Cari amici, venticinque anni or sono, nonostante i molti impegni richiestimi dall'ufficio di Governatore della Banca d'Italia non mancai l'appuntamento con lo IAI, che celebrava un quarto di secolo di vita. Ricordo la cordialità di in incontro conviviale e l'attenzione riservata al mio intervento, nel corso del quale riferii dei progressi segnati dal processo di unificazione monetaria europea, che conosceva in quel torno di tempo una significativa accelerazione: pochi giorni prima del nostro incontro, il Comitato dei Governatori della CEE aveva approvato la bozza di statuto del Sistema europeo di banche centrali, progenitore della Banca centrale europea. Un intervento, il mio, che voleva essere un contributo "fresco" al tema del convegno Europa 90: verso un nuovo ordine internazionale. Il nostro comune stato d'animo poteva dirsi improntato a un ragionevole ottimismo; senza nascondere e nasconderci le difficoltà, che pure c'erano e non di poco conto, mi sentivo di chiosare che “forse neanche Spinelli avrebbe immaginato un così rapido progresso sia sul fronte dell'integrazione economica e monetaria della Comunità, sia nel superamento della contrapposizione tra i blocchi, che il continente europeo aveva ereditato dalla seconda guerra mondiale".

Certo, la direzione di marcia programmaticamente enunciata dal titolo del convegno sembra oggi segnare il passo, ma nel frattempo è cambiato il mondo; molto di ciò che aveva fondamento allora ha perso in gran parte validità.

Credo, tuttavia, di poter concludere questo breve indirizzo di saluto con le stesse parole con cui terminavo quel mio intervento riferendomi agli ostacoli che si frapponevano al cammino dell'unione fra i popoli dell'Europa; all’avanzamento verso l’unione politica, di cui quella monetaria era solo una faccia.

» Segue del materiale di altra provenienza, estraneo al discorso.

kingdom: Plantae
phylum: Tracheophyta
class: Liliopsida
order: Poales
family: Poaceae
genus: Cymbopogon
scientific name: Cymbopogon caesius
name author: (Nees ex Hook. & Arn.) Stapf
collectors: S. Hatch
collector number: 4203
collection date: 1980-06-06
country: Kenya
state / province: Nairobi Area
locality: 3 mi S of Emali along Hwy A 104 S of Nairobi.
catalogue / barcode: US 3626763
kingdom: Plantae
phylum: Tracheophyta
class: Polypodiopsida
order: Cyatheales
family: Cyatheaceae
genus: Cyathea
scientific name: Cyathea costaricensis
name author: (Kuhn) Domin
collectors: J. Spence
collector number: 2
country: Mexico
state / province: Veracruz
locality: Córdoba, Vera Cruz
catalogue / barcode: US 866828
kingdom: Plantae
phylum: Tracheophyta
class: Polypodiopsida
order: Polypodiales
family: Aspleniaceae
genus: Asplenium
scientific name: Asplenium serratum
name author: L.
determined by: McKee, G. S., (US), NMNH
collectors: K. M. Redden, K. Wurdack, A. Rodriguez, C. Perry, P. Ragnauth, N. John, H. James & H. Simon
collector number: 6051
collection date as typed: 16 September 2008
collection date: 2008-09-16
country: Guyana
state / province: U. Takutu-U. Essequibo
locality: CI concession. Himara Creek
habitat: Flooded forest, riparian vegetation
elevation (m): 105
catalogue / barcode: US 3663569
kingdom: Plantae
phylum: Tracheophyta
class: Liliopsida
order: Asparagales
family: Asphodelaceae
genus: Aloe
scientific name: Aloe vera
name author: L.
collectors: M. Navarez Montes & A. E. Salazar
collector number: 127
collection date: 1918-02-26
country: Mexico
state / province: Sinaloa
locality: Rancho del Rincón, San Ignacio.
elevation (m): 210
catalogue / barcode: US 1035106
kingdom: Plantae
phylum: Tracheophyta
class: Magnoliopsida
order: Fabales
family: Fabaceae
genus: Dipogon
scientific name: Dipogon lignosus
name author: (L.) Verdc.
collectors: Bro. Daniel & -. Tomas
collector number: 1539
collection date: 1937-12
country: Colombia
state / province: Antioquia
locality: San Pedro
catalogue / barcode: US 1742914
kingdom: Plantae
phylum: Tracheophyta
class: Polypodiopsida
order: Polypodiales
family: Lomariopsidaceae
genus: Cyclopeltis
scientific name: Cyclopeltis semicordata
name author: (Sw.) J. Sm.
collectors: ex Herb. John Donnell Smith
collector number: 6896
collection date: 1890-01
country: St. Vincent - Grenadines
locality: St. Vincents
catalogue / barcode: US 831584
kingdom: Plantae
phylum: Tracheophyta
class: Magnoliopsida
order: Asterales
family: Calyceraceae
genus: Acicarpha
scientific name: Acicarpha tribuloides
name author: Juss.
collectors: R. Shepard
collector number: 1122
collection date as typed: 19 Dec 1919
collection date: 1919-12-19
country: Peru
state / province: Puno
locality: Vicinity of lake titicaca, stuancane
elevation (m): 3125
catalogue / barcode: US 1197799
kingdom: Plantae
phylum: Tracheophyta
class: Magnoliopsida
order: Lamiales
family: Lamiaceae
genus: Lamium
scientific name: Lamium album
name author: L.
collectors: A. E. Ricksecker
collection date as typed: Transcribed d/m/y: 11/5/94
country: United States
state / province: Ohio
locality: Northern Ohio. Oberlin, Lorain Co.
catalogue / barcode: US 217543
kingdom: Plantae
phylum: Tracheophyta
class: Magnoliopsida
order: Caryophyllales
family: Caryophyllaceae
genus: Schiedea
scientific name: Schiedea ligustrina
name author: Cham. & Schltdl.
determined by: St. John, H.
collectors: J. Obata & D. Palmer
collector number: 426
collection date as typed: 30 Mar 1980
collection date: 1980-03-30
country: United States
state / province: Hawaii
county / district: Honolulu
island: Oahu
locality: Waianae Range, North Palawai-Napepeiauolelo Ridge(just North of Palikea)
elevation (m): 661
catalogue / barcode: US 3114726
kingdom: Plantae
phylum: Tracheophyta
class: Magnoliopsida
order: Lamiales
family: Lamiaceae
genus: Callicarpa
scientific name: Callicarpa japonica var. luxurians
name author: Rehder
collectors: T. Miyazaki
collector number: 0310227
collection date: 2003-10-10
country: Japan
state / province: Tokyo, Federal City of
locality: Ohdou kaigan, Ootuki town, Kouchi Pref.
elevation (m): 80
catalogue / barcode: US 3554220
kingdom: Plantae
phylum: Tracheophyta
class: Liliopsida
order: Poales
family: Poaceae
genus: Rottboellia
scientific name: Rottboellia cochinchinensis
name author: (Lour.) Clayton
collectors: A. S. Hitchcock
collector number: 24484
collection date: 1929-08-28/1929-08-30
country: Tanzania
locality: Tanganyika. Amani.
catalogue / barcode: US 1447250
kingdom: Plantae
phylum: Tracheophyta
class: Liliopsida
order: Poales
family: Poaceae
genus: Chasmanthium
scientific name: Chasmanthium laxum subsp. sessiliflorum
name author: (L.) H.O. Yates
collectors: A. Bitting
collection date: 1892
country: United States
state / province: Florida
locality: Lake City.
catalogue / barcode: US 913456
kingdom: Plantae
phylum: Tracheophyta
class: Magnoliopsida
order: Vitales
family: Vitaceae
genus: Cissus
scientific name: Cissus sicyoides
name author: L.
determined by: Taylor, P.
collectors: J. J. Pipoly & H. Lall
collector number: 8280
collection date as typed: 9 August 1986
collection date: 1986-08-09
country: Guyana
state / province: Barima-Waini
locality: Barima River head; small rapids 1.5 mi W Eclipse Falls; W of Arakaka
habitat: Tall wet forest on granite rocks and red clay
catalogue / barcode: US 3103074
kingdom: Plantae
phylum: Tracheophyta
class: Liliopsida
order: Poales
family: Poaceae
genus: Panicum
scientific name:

"Chi esita ad avviare un processo in attesa di avere in anticipo la garanzia che esso si svolgerà senza difficoltà, senza rischi, è condannato all'immobilismo. Questa non è la scelta di chi vuole l'Europa".

Oggi, resi consapevoli dalle vicende, dai rivolgimenti degli ultimi venticinque anni, non possiamo non riaffermare che l’immobilismo preclude il compimento dell’Europa quale era nelle aspirazioni dei Padri fondatori; apre la strada al rinascere di sentimenti sanzionati dalla Storia. L’antidoto sta nel coraggio di avere idee nuove, sostenute da statisti lungimiranti, intraprendenti, all’altezza di coloro che per primi credettero e si impegnarono per un destino comune del Vecchio Continente.

Un caloroso augurio di buon lavoro e a tutti i presenti un cordiale saluto.